Tools tend to fall into different categories based on what they were first and fundamentally designed to do. Often, if something excels at one domain, it is poorer in other domains. You need to step back and pick one:

  • End-to-End Suites. Take IBM’s Rational product line for instance, or a number of the Application Lifecycle Management (ALM) tools. Here the big difference is the scope of the software and component integration between the tools. These systems are principally designed to be end-to-end and you buy into the end-to-end concept rather than best-of-breed components. Inherently, this kind of design will have gaps. Some of these (like Rational) have requirements management (Reqpro/Doors) AND definition functionality (RRC), some are only requirements management tools. Some have the ability to manage conceptual and logical data models – others do not. Be careful.
  • Requirements Visualization Tools. These popular tools (like iRise or Microfocus’ TeamDefine) are mainly designed to allow stakeholders to interact with visual models of a system. I draw these into two broad categories: ‘Visualization’ tools allow stakeholders to visually experience the process flow of an application but they’d probably want an analyst walking them through the activity to talk about the specific rules and functionality. ‘Animation’ enables stakeholders to fully interact with the system interface, and by embedding data rules behind the system, the user can also experience error conditions and alternate scenarios by operating (or animating) the system. Both classes of visualization tools have numerous vendors selling quite capable tools. Other points of evaluation are the fidelity of the models you can create.
  • Requirements Modeling Tools.: There are tools like eDev’s InteGREAT (or Requirements Composer by IBM) that were principally designed for an analyst to model business requirements. Others, like RAVEN, are focused on a specific type of modeling (Use Cases) and are more ‘assistive‘ for analysts (where we’re using all meanings of ‘assist’ e.g., increase productivity, help the analyst learn, automate the production of something, and act to increase quality). The key differentiators between systems are the number of model types created, the model fidelity, number of domains of knowledge that can be created or managed – some only allow the modeling of process knowledge, others can model any number of dimensions of knowledge (Process, data, rules, issues, interdependencies/interfaces, training, etc) and the degree of knowledge transformation (given a text description will the system create graphical description and vice versa) or given a use case model and clear actors, can the system render a cross-functional swim lane diagram.
  • UML Modeling Tools. These deserve a special mention since the UML can be used to generate a rich model of a business process and identify/manage requirements. The upside to these tools is often the ability to forward and reverse engineer code or to model enterprise architecture. The downside is that you are locked to the UML and this modeling standard’s ability to resonate with business stakeholders that are not trained in the UML. The big differentiators here are very numerous since UML tools also get used across the entire application life cycle.

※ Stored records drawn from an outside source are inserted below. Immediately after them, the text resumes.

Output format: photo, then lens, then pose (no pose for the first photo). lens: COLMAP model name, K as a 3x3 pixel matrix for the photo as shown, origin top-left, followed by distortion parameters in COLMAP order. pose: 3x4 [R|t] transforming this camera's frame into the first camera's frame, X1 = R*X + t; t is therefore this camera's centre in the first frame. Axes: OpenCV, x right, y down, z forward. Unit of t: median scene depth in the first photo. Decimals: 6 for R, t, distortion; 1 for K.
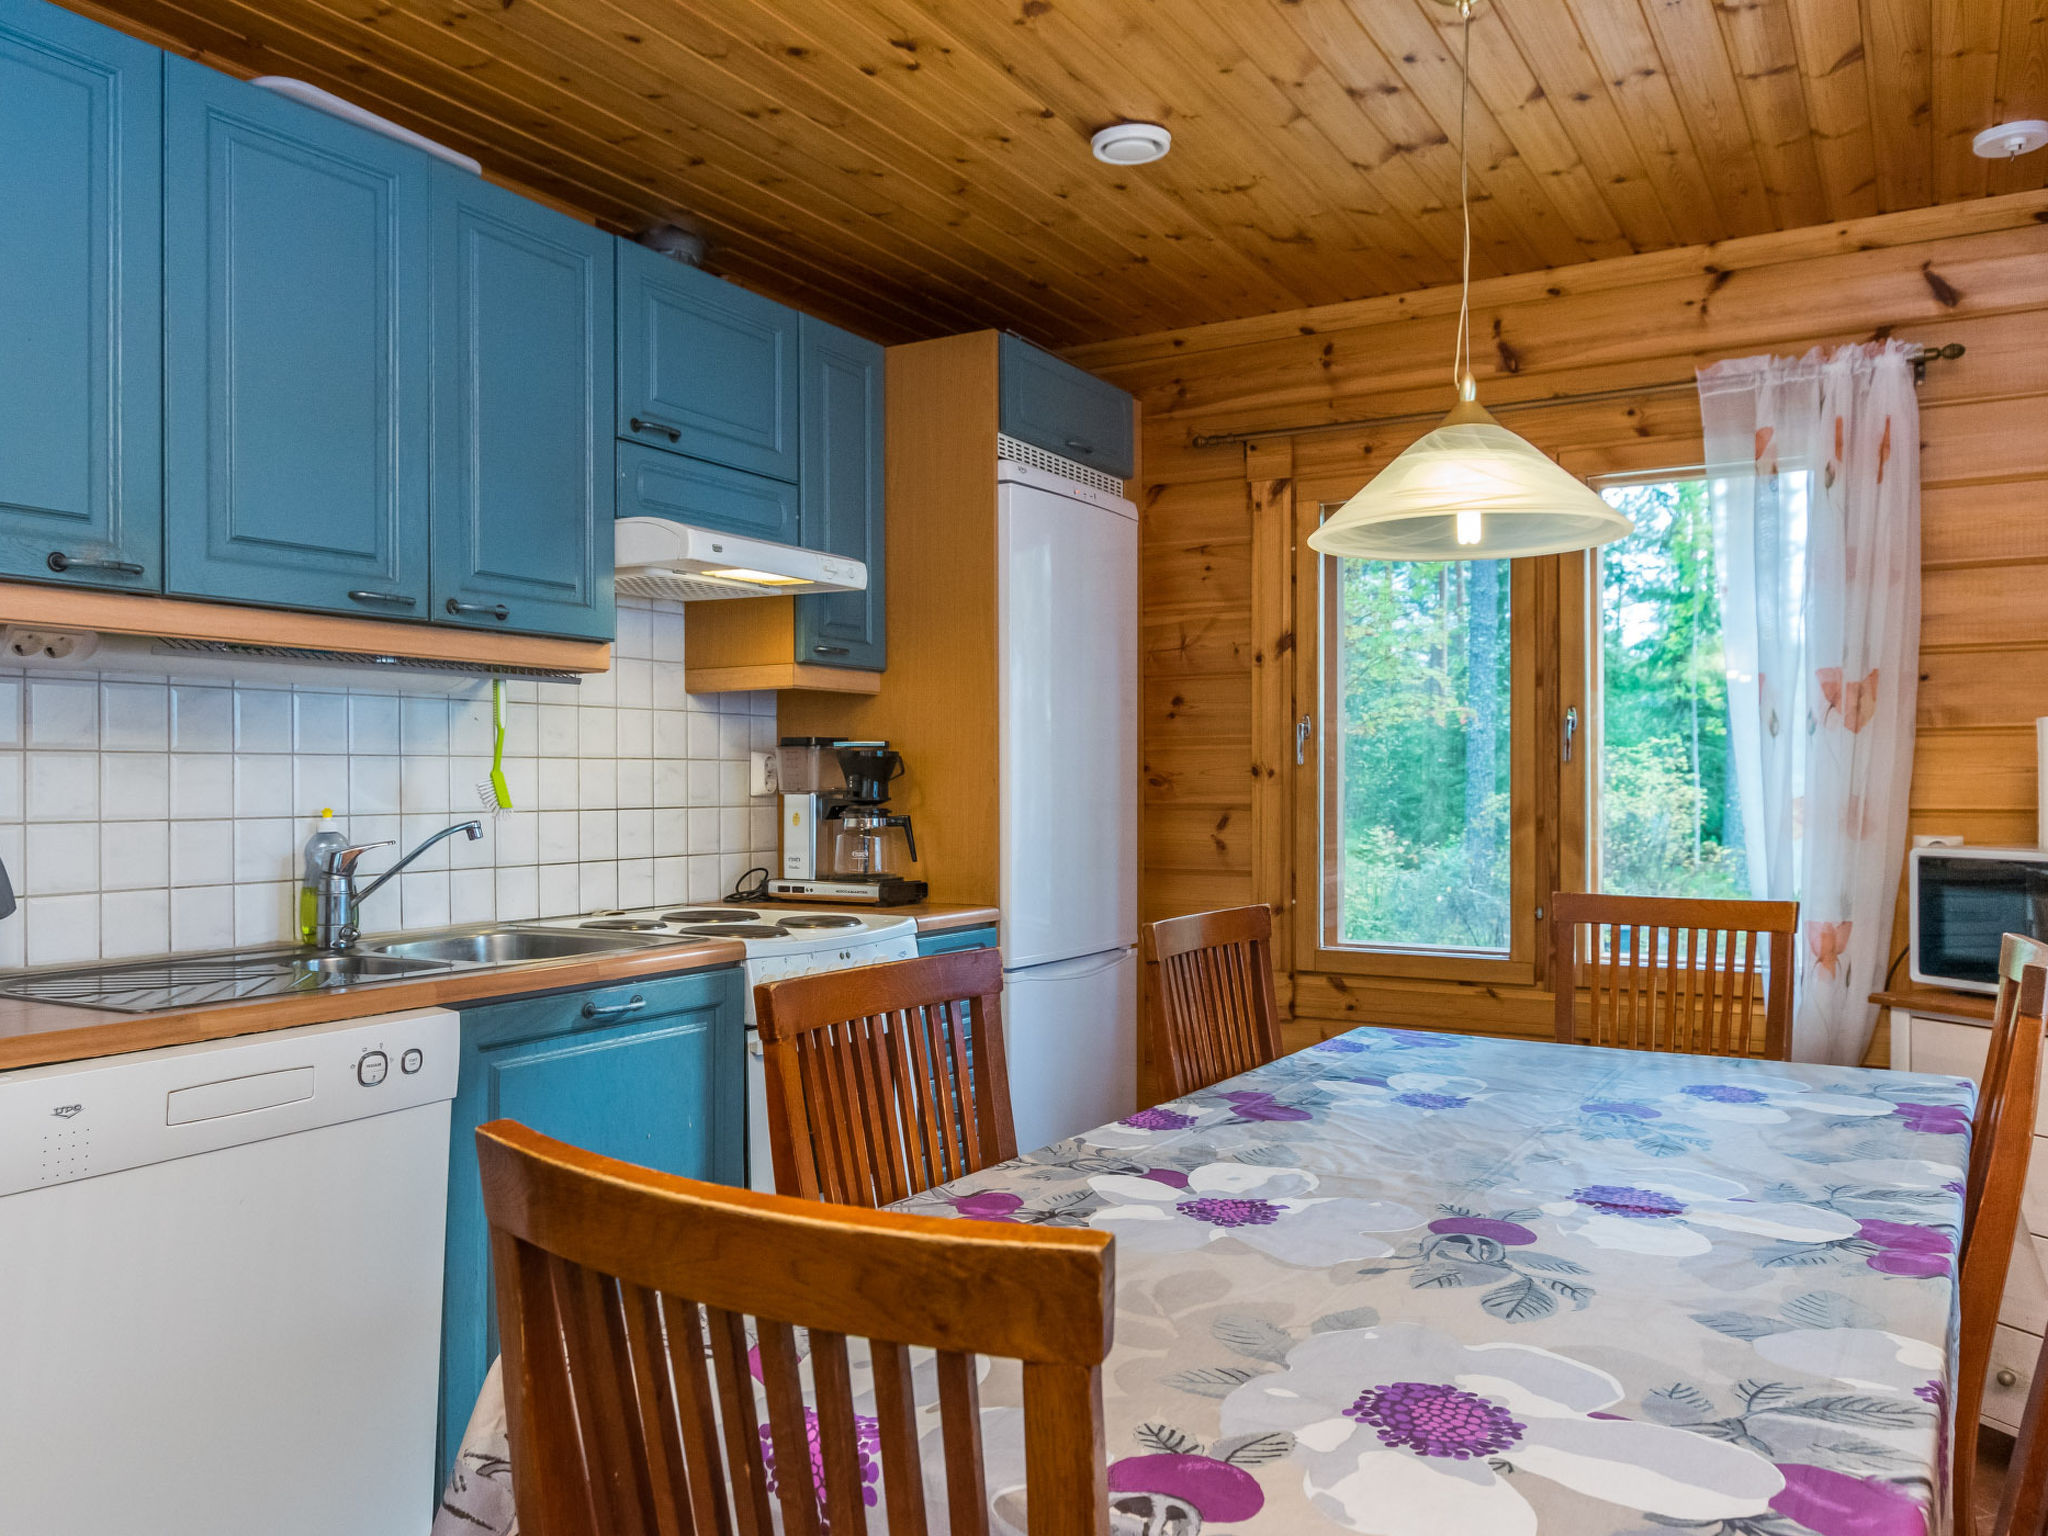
lens RADIAL K [[1584.0, 0, 1024.0], [0, 1584.0, 768.0], [0, 0, 1]] dist [0.011481, 0.005023]
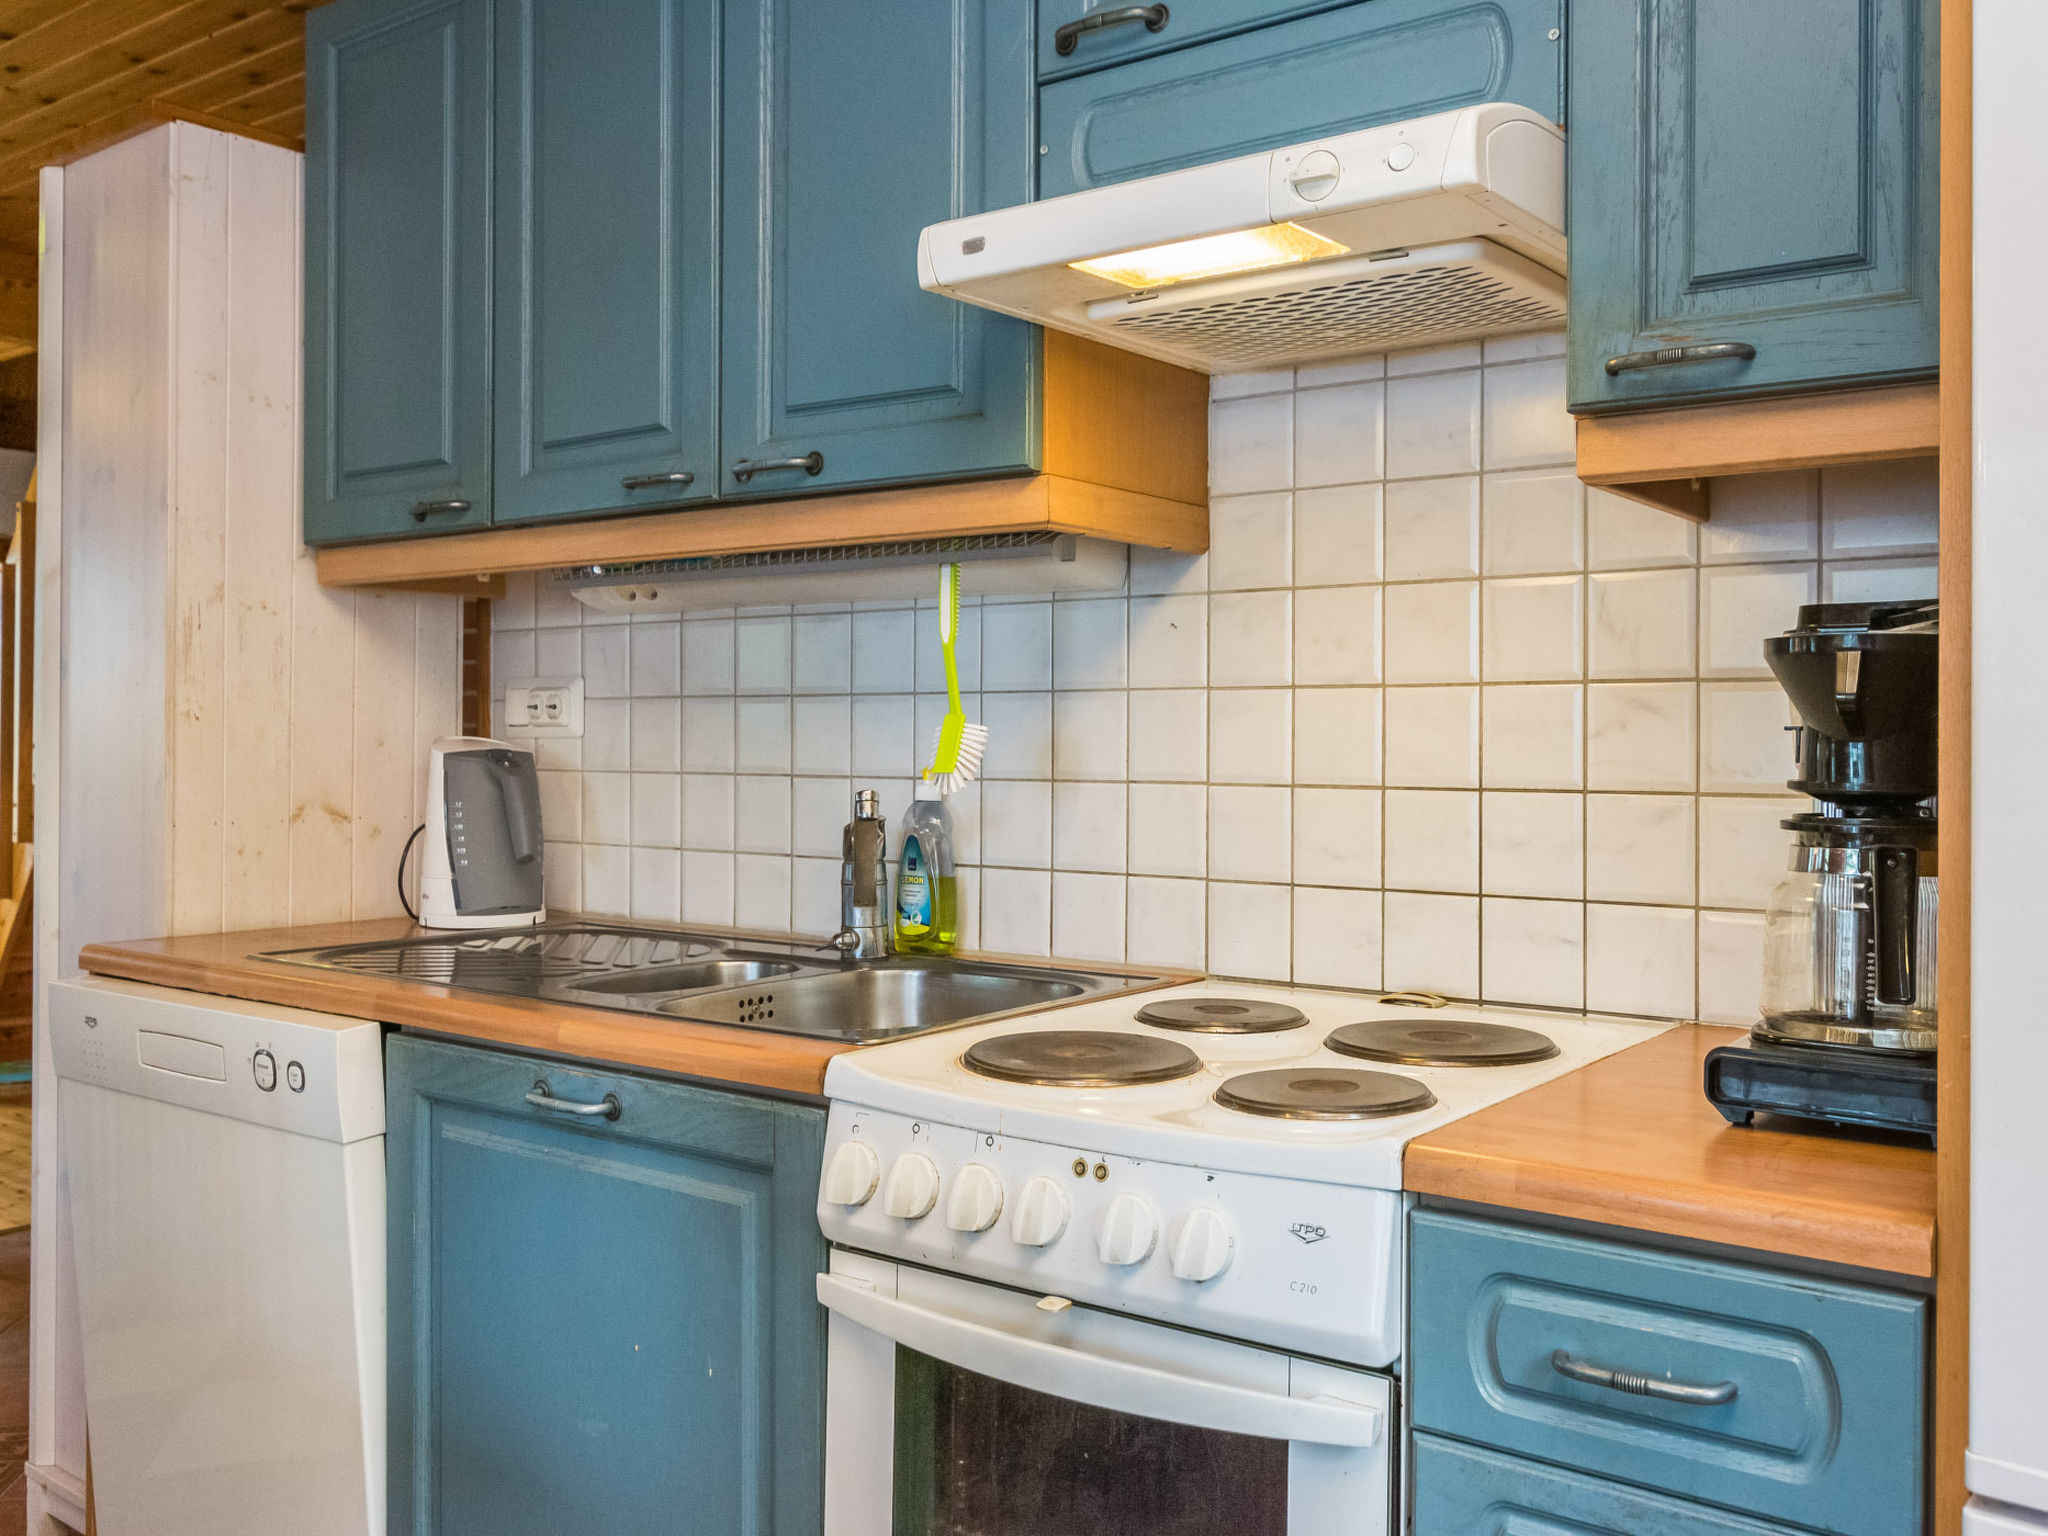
lens RADIAL K [[1838.3, 0, 1024.0], [0, 1838.3, 768.0], [0, 0, 1]] dist [0.008445, 0.002425]
pose [[-0.114020, 0.026990, -0.993112, 0.267776], [0.008211, 0.999622, 0.026224, 0.003017], [0.993444, -0.005164, -0.114199, 0.788910]]
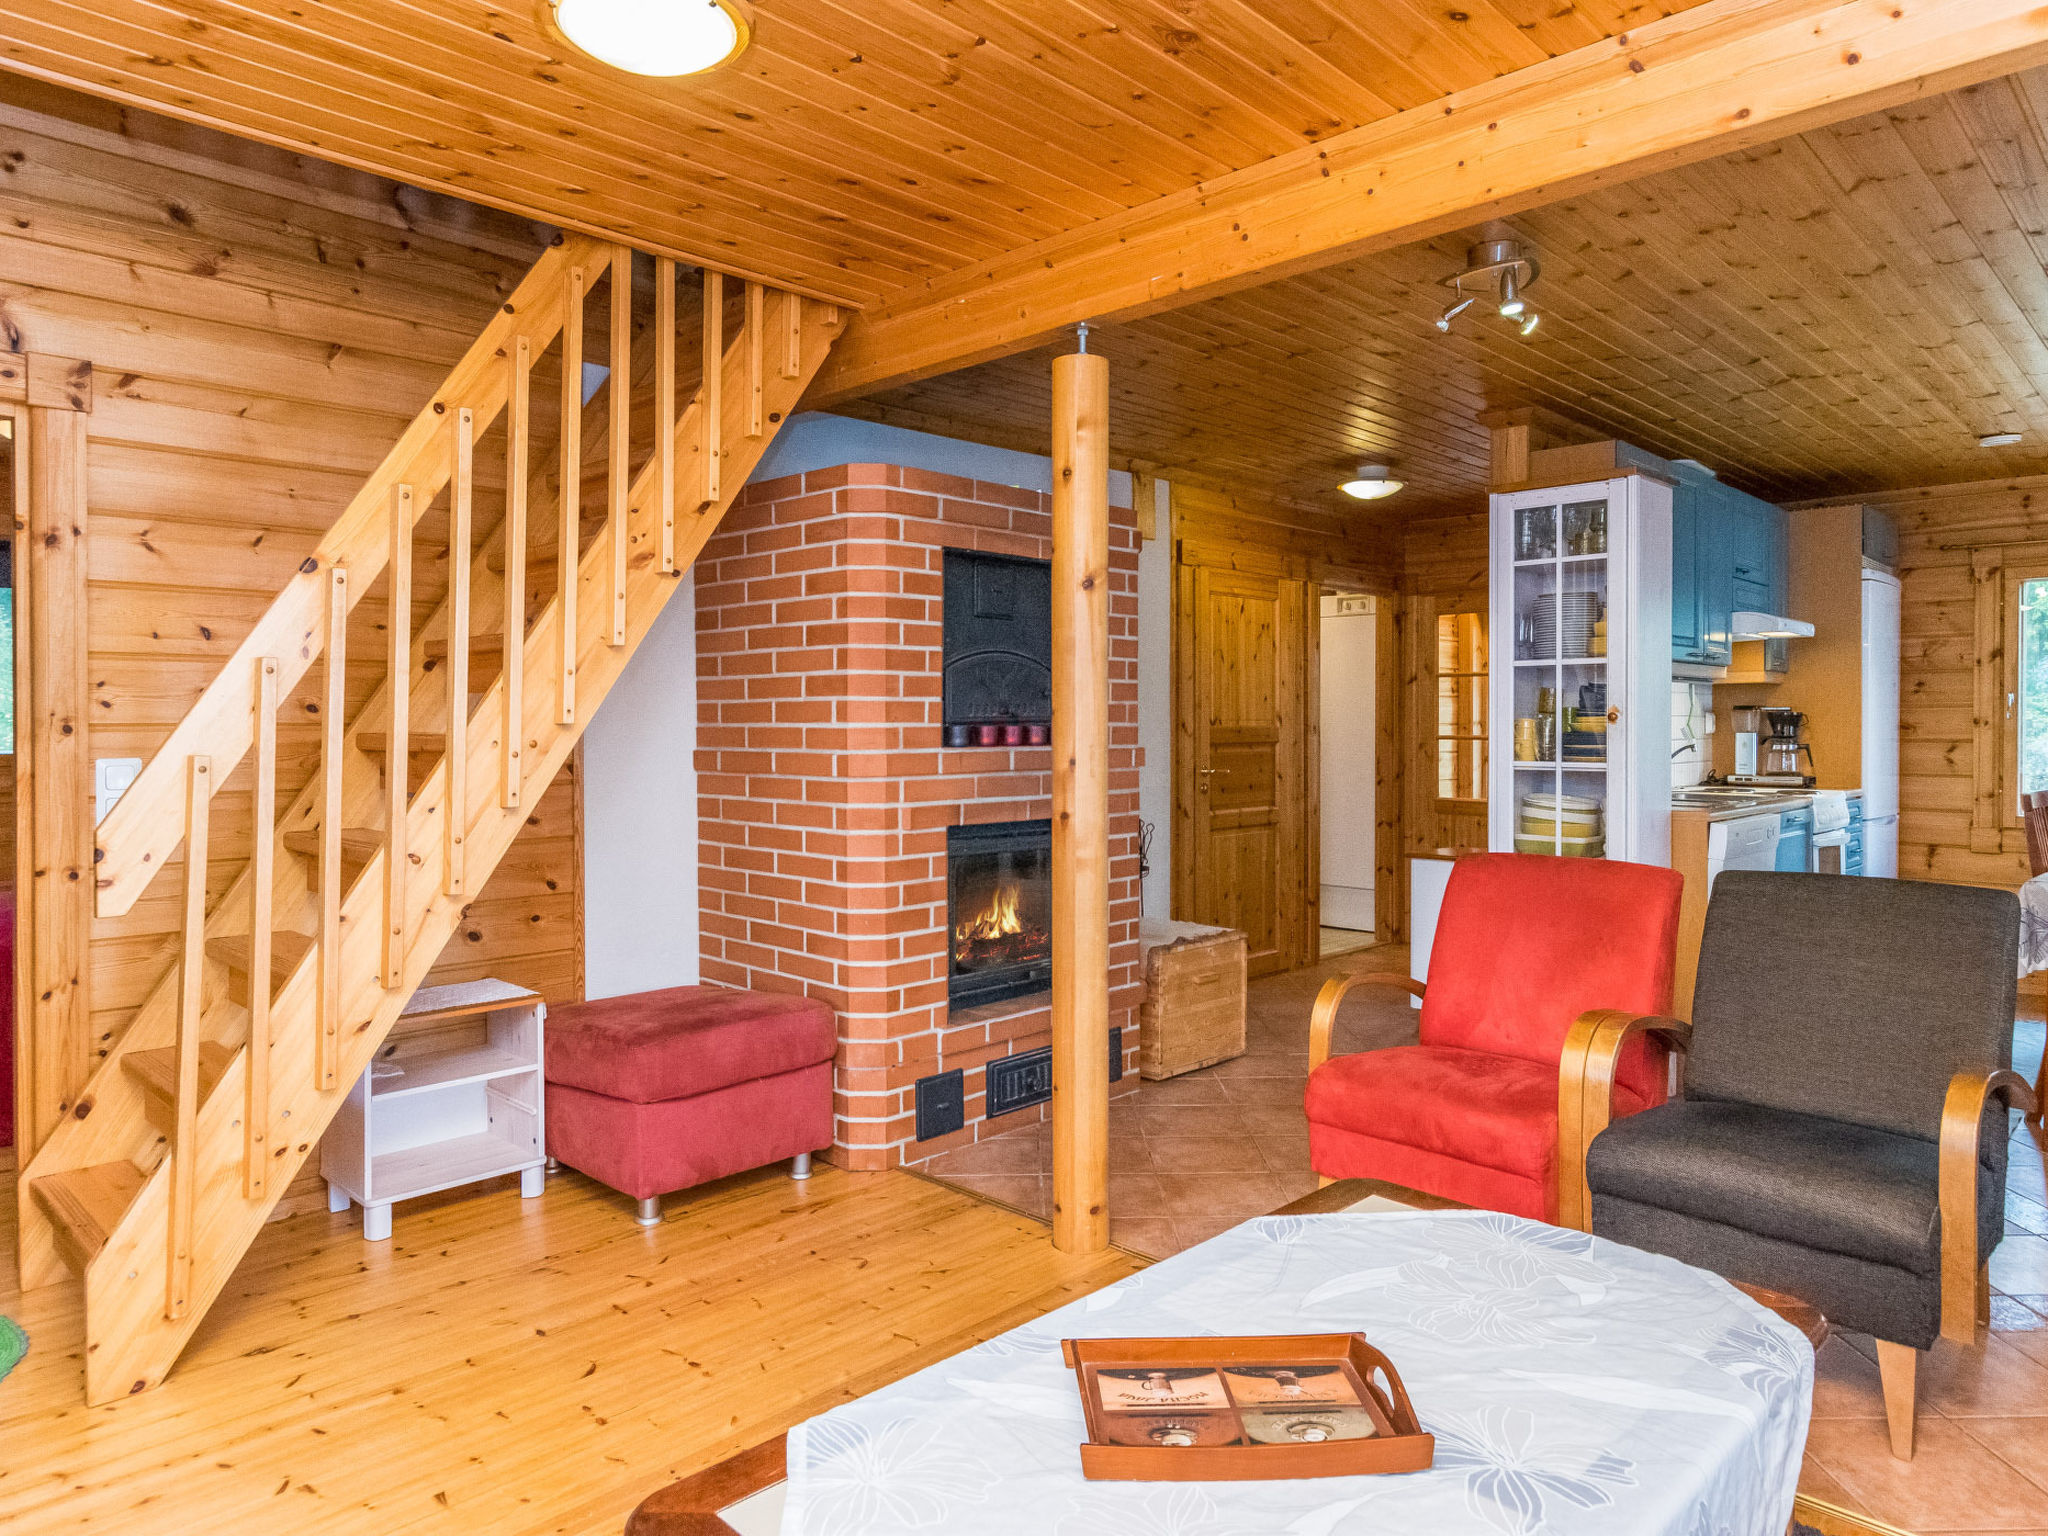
lens RADIAL K [[1314.6, 0, 1025.8], [0, 1314.6, 731.6], [0, 0, 1]] dist [-0.000360, -0.000490]
pose [[0.971180, 0.002342, -0.238334, -0.592095], [0.001197, 0.999891, 0.014703, -0.010793], [0.238343, -0.014565, 0.971072, -0.806714]]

If you go beyond the above four areas there is also a whole series of tools from other domains like quality (HP’s Quality Center), Enterprise Architecture (Casewise), Business Process Management (IDS Scheer), process logic capture tools (StereoLOGIC), among others that are converging to better service the needs of business analysts.

The landscape is filled with productivity tools that are well designed to make analyst teams more productive. IAG has itself implemented or used most of the ones I’ve named here and we are resellers of more than six of them so I’ll not stand up and endorse one vision over another. The key is to recognize that there are choices – a huge number of them – and take the time to do the requirements analysis properly before selecting and implementing a system. As ironic as it sounds, it seems that lousy requirements definition is pervasive when looking at requirements definition and management tools. Use the purchase of a tool to figure out your analyst processes and to strengthen consistency. Don’t be the shoemaker’s child any longer.